If you take a vacation in Chicago, it’s worth spending a day in Oak Park. The small town was the home of two cultural heavyweights – writer Ernest Hemingway and architect Frank Lloyd Wright. The two main points of interest for me were the Ernest Hemingway Birthplace and Museum and the Frank Lloyd Wright Home and Studio.
The Ernest Hemingway Birthplace and Museum are in separate buildings just a short walk from each other. Admission is US$15 (as of September 2016) and includes both buildings. Tickets are purchased at the birthplace.
Since I had just missed the tour of the birthplace, I first visited the museum to see exhibits and artifacts from the great author’s life.

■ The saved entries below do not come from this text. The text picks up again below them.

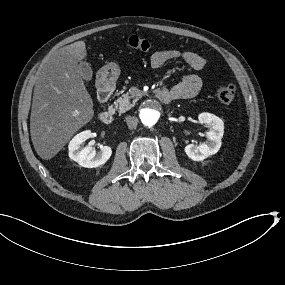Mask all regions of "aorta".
I'll return each instance as SVG.
<instances>
[{
    "label": "aorta",
    "instance_id": "762f6f07",
    "mask_svg": "<svg viewBox=\"0 0 285 285\" xmlns=\"http://www.w3.org/2000/svg\"><path fill=\"white\" fill-rule=\"evenodd\" d=\"M138 117L144 125L155 127L163 121L165 110L159 102L148 100L140 106Z\"/></svg>",
    "mask_w": 285,
    "mask_h": 285
}]
</instances>
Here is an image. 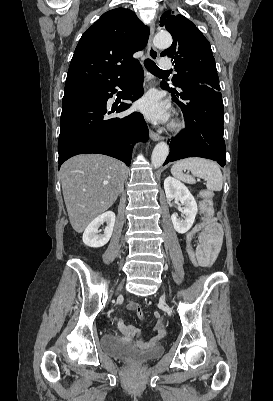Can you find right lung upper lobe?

I then walked over to the Victorian house he was born in (July 21, 1899) and lived in until 1905. Most of the pieces in the house are not originals but are from the period. The guide did a fantastic job lecturing about the history of the house and Hemingway’s family. A highlights was his mother’s bedroom, where he was born. The tour lasted about 40 minutes.
The Frank Lloyd Wright Home and Studio is a pleasant walk away from the Hemingway home. Wright lived in the home, which was built in 1889. In the studio, he helped to develop the Prairie School of architecture.
Tours of the home last about an hour and costs US$17 (as of September 2016) with an optional interior photo pass for US$5. It’s highly recommended to reserve tour times in advance on the official website. You can also do a self-guided audio tour of the neighborhood, which contains the largest number of Wright homes anywhere. This takes about 45 minutes and costs US$15. I just missed the last tour of the day because I turned up a bit late.
Scoville Park, near the Hemingway Museum, is a public park dedicated in 1912. There’s a monument dedicated to World War I soldiers in the park as well as a marker for the Continental Divide, showing the flow of water for the Great Lakes Watershed and the Mississippi Watershed.
The Unity Temple, a Unitarian Universalist temple designed by Frank Lloyd Wright and completed in 1908, is also in Oak Park. Unfortunately, I wasn’t able to visit.